• **What the task requires**: Could you please write out each line of the records exactly, minus the pictures?

------------------------------

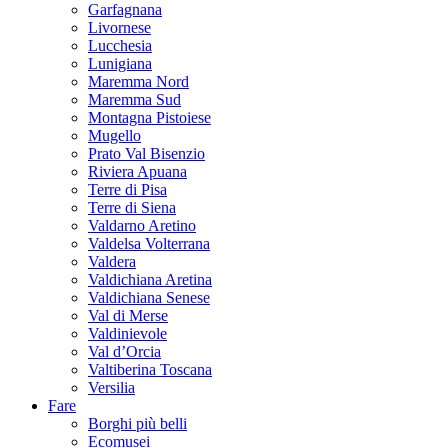
Garfagnana
Livornese
Lucchesia
Lunigiana
Maremma Nord
Maremma Sud
Montagna Pistoiese
Mugello
Prato Val Bisenzio
Riviera Apuana
Terre di Pisa
Terre di Siena
Valdarno Aretino
Valdelsa Volterrana
Valdera
Valdichiana Aretina
Valdichiana Senese
Val di Merse
Valdinievole
Val d’Orcia
Valtiberina Toscana
Versilia
Fare
Borghi più belli
Ecomusei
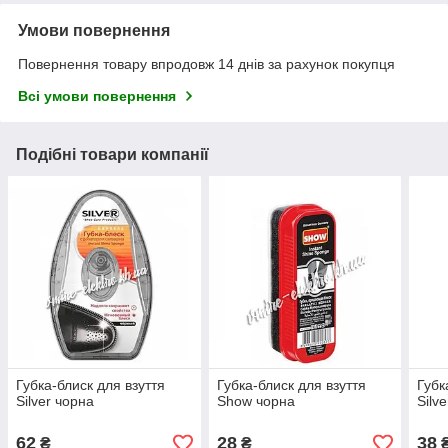
Умови повернення
Повернення товару впродовж 14 днів за рахунок покупця
Всі умови повернення
Подібні товари компанії
Губка-блиск для взуття
Губка-блиск для взуття
Губк
Silver чорна
Show чорна
Silv
62
28
38
₴
₴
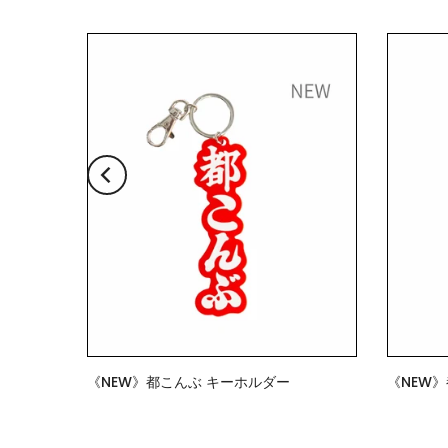
ホルダー
《NEW》都こんぶ キーホルダー
《NEW
$7.00
$15.00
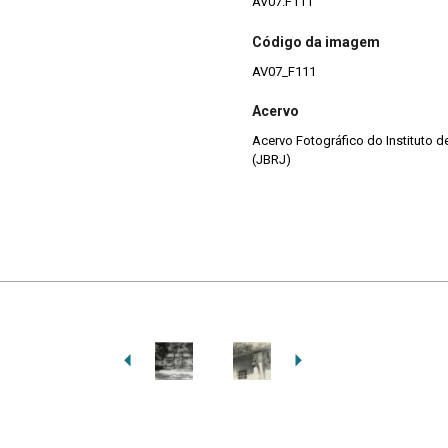
AV07.F111
Código da imagem
AV07_F111
Acervo
Acervo Fotográfico do Instituto 
(JBRJ)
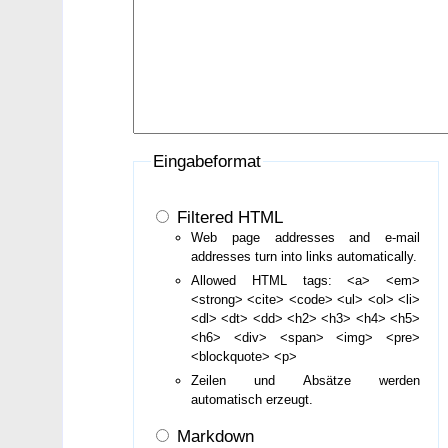
Eingabeformat
Filtered HTML
Web page addresses and e-mail
addresses turn into links automatically.
Allowed HTML tags: <a> <em>
<strong> <cite> <code> <ul> <ol> <li>
<dl> <dt> <dd> <h2> <h3> <h4> <h5>
<h6> <div> <span> <img> <pre>
<blockquote> <p>
Zeilen und Absätze werden
automatisch erzeugt.
Markdown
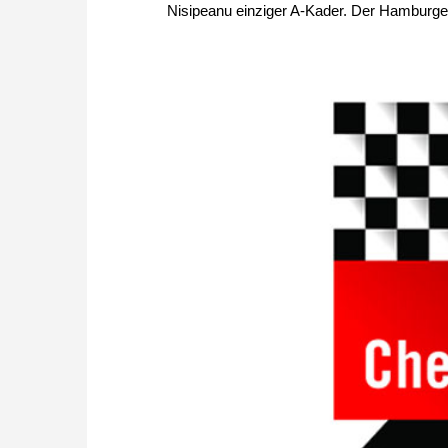
Nisipeanu einziger A-Kader. Der Hamburger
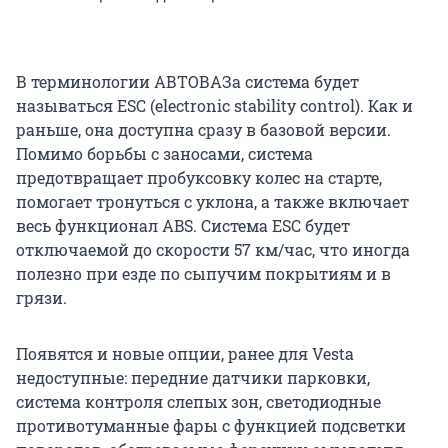
В терминологии АВТОВАЗа система будет
называться ESC (electronic stability control). Как и
раньше, она доступна сразу в базовой версии.
Помимо борьбы с заносами, система
предотвращает пробуксовку колес на старте,
помогает тронуться с уклона, а также включает
весь функционал ABS. Система ESC будет
отключаемой до скорости 57 км/час, что иногда
полезно при езде по сыпучим покрытиям и в
грязи.
Появятся и новые опции, ранее для Vesta
недоступные: передние датчики парковки,
система контроля слепых зон, светодиодные
противотуманные фары с функцией подсветки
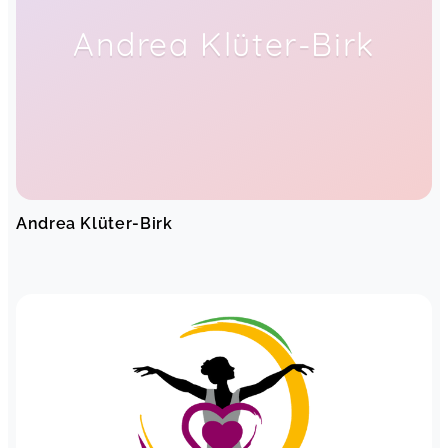
Andrea Klüter-Birk
Andrea Klüter-Birk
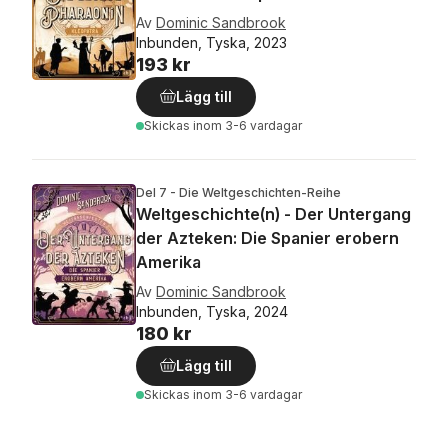
Av
Dominic Sandbrook
Inbunden, Tyska, 2023
193 kr
Lägg till
Skickas
inom 3-6 vardagar
Del 7 - Die Weltgeschichten-Reihe
Weltgeschichte(n) - Der Untergang
der Azteken: Die Spanier erobern
Amerika
Av
Dominic Sandbrook
Inbunden, Tyska, 2024
180 kr
Lägg till
Skickas
inom 3-6 vardagar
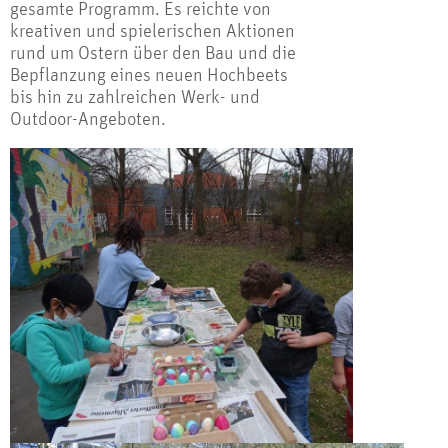
gesamte Programm. Es reichte von
kreativen und spielerischen Aktionen
rund um Ostern über den Bau und die
Bepflanzung eines neuen Hochbeets
bis hin zu zahlreichen Werk- und
Outdoor-Angeboten.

------------------------------

• **Exercise answer**:
Garfagnana
Livornese
Lucchesia
Lunigiana
Maremma Nord
Maremma Sud
Montagna Pistoiese
Mugello
Prato Val Bisenzio
Riviera Apuana
Terre di Pisa
Terre di Siena
Valdarno Aretino
Valdelsa Volterrana
Valdera
Valdichiana Aretina
Valdichiana Senese
Val di Merse
Valdinievole
Val d’Orcia
Valtiberina Toscana
Versilia
Fare
Borghi più belli
Ecomusei
Умови повернення
Повернення товару впродовж 14 днів за рахунок покупця
Всі умови повернення
Подібні товари компанії
Губка-блиск для взуття
Губка-блиск для взуття
Губк
Silver чорна
Show чорна
Silv
62
28
38
₴
₴
ホルダー
《NEW》都こんぶ キーホルダー
《NEW
$7.00
$15.00
AV07.F111
Código da imagem
AV07_F111
Acervo
Acervo Fotográfico do Instituto 
(JBRJ)
Eingabeformat
Filtered HTML
Web page addresses and e-mail
addresses turn into links automatically.
Allowed HTML tags: <a> <em>
<strong> <cite> <code> <ul> <ol> <li>
<dl> <dt> <dd> <h2> <h3> <h4> <h5>
<h6> <div> <span> <img> <pre>
<blockquote> <p>
Zeilen und Absätze werden
automatisch erzeugt.
Markdown
Nisipeanu einziger A-Kader. Der Hamburger
В терминологии АВТОВАЗа система будет
называться ESC (electronic stability control). Как и
раньше, она доступна сразу в базовой версии.
Помимо борьбы с заносами, система
предотвращает пробуксовку колес на старте,
помогает тронуться с уклона, а также включает
весь функционал ABS. Система ESC будет
отключаемой до скорости 57 км/час, что иногда
полезно при езде по сыпучим покрытиям и в
грязи.
Появятся и новые опции, ранее для Vesta
недоступные: передние датчики парковки,
система контроля слепых зон, светодиодные
противотуманные фары с функцией подсветки
Andrea Klüter-Birk
Andrea Klüter-Birk
Av
Dominic Sandbrook
Inbunden, Tyska, 2023
193 kr
Lägg till
Skickas
inom 3-6 vardagar
Del 7 - Die Weltgeschichten-Reihe
Weltgeschichte(n) - Der Untergang
der Azteken: Die Spanier erobern
Amerika
Av
Dominic Sandbrook
Inbunden, Tyska, 2024
180 kr
Lägg till
Skickas
inom 3-6 vardagar
gesamte Programm. Es reichte von
kreativen und spielerischen Aktionen
rund um Ostern über den Bau und die
Bepflanzung eines neuen Hochbeets
bis hin zu zahlreichen Werk- und
Outdoor-Angeboten.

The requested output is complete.